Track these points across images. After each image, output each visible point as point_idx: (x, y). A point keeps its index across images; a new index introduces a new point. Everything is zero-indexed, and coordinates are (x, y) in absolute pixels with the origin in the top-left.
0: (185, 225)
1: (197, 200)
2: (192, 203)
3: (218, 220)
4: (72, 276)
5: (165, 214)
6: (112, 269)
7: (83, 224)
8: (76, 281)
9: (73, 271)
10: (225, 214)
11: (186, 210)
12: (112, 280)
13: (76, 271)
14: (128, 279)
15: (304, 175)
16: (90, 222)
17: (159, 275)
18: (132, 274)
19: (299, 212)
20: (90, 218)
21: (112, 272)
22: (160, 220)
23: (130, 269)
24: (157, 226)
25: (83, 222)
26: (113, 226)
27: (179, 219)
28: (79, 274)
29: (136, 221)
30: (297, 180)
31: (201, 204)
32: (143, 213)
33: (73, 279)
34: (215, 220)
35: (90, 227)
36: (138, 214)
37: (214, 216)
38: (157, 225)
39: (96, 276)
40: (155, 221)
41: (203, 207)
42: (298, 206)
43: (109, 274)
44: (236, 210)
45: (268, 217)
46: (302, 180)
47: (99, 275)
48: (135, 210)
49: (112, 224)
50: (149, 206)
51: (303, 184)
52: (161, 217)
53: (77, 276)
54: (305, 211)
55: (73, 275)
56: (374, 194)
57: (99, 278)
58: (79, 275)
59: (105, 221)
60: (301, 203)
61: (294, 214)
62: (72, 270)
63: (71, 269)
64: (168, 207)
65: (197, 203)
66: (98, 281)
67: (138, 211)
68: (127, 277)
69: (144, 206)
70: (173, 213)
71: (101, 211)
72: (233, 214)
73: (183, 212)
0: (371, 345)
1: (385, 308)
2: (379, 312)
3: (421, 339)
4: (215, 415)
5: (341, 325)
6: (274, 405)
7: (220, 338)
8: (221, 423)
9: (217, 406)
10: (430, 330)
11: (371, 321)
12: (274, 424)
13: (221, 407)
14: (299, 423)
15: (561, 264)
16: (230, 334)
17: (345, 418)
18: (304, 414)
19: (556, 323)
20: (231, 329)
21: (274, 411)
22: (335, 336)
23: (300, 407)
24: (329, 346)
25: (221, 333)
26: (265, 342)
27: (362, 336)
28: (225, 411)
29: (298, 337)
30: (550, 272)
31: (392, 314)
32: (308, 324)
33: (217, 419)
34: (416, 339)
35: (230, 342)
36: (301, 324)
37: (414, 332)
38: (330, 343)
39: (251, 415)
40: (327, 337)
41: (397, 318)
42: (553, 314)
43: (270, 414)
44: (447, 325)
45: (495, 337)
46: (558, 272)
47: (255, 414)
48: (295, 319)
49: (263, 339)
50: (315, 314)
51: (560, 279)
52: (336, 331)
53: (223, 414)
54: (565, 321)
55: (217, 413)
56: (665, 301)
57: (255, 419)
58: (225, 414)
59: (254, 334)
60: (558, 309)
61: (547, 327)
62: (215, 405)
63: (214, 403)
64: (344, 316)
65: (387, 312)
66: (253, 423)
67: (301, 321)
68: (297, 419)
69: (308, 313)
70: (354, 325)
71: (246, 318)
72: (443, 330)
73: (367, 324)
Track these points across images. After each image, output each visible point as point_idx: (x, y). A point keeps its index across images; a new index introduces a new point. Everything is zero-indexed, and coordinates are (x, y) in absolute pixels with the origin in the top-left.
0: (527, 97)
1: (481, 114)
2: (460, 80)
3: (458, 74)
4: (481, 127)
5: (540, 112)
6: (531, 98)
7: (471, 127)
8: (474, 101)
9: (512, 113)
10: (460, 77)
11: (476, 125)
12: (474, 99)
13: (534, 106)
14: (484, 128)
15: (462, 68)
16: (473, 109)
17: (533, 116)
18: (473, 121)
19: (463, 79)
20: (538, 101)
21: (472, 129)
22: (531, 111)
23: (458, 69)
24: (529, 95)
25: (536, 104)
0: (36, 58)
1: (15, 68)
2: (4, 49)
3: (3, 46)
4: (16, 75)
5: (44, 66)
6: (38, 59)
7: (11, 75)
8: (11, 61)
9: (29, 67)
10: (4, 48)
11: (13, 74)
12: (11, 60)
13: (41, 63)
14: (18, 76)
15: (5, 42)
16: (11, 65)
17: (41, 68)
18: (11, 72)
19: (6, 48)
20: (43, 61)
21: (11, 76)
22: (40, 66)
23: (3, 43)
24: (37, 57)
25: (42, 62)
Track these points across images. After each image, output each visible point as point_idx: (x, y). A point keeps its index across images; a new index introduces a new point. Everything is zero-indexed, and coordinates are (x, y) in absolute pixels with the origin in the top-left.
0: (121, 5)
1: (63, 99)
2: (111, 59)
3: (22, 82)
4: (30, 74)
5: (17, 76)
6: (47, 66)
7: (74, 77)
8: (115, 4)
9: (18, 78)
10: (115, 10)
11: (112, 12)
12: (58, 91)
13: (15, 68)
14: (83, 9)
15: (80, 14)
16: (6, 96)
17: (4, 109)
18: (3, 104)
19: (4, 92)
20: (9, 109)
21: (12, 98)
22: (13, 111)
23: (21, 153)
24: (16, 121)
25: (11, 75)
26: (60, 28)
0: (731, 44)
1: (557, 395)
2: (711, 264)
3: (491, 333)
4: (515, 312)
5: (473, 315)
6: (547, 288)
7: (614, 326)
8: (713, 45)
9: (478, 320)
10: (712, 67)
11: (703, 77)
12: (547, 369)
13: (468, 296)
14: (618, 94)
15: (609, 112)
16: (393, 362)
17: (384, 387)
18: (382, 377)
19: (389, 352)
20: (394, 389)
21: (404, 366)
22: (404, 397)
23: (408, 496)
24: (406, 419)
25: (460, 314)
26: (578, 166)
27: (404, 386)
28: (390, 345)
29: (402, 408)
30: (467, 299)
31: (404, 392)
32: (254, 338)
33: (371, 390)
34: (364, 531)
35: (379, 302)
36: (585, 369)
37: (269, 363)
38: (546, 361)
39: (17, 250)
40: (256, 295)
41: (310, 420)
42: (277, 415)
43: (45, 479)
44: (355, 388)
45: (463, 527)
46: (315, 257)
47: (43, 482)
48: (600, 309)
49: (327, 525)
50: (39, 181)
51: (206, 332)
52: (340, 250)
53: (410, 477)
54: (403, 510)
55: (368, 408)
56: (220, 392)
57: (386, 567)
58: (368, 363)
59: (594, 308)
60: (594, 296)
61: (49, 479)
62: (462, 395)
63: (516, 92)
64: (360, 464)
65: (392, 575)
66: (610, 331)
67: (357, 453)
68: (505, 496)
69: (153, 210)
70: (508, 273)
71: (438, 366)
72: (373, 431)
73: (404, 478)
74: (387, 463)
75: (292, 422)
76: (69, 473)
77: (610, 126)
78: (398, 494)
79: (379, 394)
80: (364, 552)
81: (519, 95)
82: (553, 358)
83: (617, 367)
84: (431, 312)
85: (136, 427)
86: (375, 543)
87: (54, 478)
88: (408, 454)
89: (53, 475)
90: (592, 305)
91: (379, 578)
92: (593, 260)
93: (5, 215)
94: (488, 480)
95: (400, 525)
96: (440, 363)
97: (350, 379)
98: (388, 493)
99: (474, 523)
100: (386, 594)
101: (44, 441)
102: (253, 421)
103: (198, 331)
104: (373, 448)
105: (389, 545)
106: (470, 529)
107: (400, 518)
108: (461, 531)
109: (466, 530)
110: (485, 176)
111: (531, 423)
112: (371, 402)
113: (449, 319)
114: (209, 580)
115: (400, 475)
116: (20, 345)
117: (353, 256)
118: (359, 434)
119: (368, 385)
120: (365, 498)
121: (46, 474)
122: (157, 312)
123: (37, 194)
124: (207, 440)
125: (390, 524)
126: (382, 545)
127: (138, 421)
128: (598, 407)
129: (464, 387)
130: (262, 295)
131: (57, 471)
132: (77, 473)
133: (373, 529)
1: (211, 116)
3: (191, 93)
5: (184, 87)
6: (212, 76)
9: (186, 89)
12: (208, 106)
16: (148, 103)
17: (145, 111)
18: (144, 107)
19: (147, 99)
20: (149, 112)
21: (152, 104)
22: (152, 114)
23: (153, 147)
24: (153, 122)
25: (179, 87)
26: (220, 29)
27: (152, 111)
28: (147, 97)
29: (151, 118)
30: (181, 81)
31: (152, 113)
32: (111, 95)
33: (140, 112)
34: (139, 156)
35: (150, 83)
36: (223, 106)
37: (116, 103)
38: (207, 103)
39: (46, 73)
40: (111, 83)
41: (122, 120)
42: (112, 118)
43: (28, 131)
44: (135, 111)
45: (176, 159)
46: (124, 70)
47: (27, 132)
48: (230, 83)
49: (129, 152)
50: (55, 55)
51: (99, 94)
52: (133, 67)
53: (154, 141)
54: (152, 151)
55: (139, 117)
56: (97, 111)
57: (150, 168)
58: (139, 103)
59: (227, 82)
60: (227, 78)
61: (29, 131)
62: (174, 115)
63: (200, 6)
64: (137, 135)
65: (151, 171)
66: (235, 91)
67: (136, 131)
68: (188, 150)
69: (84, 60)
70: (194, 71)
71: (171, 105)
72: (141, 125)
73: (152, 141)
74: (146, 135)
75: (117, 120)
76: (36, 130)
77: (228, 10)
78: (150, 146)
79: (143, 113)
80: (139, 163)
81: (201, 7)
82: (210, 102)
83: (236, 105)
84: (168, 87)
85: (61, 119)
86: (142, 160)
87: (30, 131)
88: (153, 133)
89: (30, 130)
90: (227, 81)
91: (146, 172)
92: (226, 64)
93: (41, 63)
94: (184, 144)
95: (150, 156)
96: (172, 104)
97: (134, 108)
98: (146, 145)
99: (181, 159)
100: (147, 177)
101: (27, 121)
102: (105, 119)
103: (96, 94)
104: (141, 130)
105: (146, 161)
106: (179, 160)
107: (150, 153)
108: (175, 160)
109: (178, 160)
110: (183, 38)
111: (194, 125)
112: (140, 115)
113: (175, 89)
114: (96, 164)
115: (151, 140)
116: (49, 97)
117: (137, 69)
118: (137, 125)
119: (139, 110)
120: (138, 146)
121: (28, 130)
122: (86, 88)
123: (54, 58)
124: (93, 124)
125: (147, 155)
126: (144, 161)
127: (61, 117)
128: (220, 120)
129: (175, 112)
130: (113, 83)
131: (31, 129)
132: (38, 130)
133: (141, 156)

TASK TO COMPLETE
Would you please copy, word for word, everything above from the line containing "52: (340, 250)" down to the line containing "132: (77, 473)", those two lines included?

FINAL ANSWER
52: (340, 250)
53: (410, 477)
54: (403, 510)
55: (368, 408)
56: (220, 392)
57: (386, 567)
58: (368, 363)
59: (594, 308)
60: (594, 296)
61: (49, 479)
62: (462, 395)
63: (516, 92)
64: (360, 464)
65: (392, 575)
66: (610, 331)
67: (357, 453)
68: (505, 496)
69: (153, 210)
70: (508, 273)
71: (438, 366)
72: (373, 431)
73: (404, 478)
74: (387, 463)
75: (292, 422)
76: (69, 473)
77: (610, 126)
78: (398, 494)
79: (379, 394)
80: (364, 552)
81: (519, 95)
82: (553, 358)
83: (617, 367)
84: (431, 312)
85: (136, 427)
86: (375, 543)
87: (54, 478)
88: (408, 454)
89: (53, 475)
90: (592, 305)
91: (379, 578)
92: (593, 260)
93: (5, 215)
94: (488, 480)
95: (400, 525)
96: (440, 363)
97: (350, 379)
98: (388, 493)
99: (474, 523)
100: (386, 594)
101: (44, 441)
102: (253, 421)
103: (198, 331)
104: (373, 448)
105: (389, 545)
106: (470, 529)
107: (400, 518)
108: (461, 531)
109: (466, 530)
110: (485, 176)
111: (531, 423)
112: (371, 402)
113: (449, 319)
114: (209, 580)
115: (400, 475)
116: (20, 345)
117: (353, 256)
118: (359, 434)
119: (368, 385)
120: (365, 498)
121: (46, 474)
122: (157, 312)
123: (37, 194)
124: (207, 440)
125: (390, 524)
126: (382, 545)
127: (138, 421)
128: (598, 407)
129: (464, 387)
130: (262, 295)
131: (57, 471)
132: (77, 473)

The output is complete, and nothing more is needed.